As usual, automakers will slow production in the third quarter -- but sustain a pace that reflects a pronounced recovery from last year's depressed levels.
Third-quarter output of 2.8 million light vehicles will be 21 percent above last year's pace, according to a new forecast by CSM Worldwide of suburban Detroit, a unit of IHS Inc.
That would be 4 percent below second-quarter levels -- the first quarter-to-quarter drop since the first quarter of 2009.
It amounts to a return to normalcy: Production typically hits a trough in the third quarter because of summer shutdown and various U.S. and Canadian holidays. But the predicted third-quarter decline also shows that production isn't getting out of hand.
"Automakers are being very calculated about keeping their inventories under control," says Mike Jackson, IHS director of North American forecasting.
"Demand has been strong, and it will continue to increase. But right now it is a stable demand, and you're seeing the manufacturers balance production to stay in line with it."
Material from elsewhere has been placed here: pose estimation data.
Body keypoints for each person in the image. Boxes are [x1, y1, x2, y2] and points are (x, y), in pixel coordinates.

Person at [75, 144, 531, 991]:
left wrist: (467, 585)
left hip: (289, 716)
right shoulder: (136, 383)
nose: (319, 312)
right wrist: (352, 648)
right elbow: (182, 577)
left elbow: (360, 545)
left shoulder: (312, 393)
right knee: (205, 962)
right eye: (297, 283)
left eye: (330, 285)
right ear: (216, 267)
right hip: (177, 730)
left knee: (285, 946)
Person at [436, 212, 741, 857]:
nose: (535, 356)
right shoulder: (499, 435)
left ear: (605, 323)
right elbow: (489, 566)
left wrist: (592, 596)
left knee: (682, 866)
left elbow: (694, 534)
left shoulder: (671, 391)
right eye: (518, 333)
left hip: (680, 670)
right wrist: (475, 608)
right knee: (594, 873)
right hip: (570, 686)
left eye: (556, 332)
Still, the production forecast is more aggressive than expectations for U.S. sales. Analysts predict 2010 vehicle sales of about 11.5 million, which would be an 11 percent gain from 2009.
Jackson anticipates production will increase further in the fourth quarter as consumers respond to several new-model launches. The Honda Odyssey, Chevrolet Cruze and Volkswagen Jetta will launch later this year. Ford already is ramping up production of the new Fiesta.
In the first four months of the year, U.S. sales rose 17 percent while North American production rose 64 percent. In April, sales jumped 20 percent to 982,302.
CSM forecasts most automakers will post strong double-digit increases.
CSM projects Honda Motor Co.'s North American output will top Toyota Motor Corp.'s, rising 30 percent to 353,700.
In contrast, Toyota output is projected to rise just 1 percent, to 347,900. Those numbers reflect the closing of its Fremont, Calif., plant, New United Motor Manufacturing Inc. A spokesman said production is increasing at all other North American plants.
CSM predicts the smaller import brands, including Hyundai, Kia, Subaru and BMW, will increase their combined North American output 44 percent.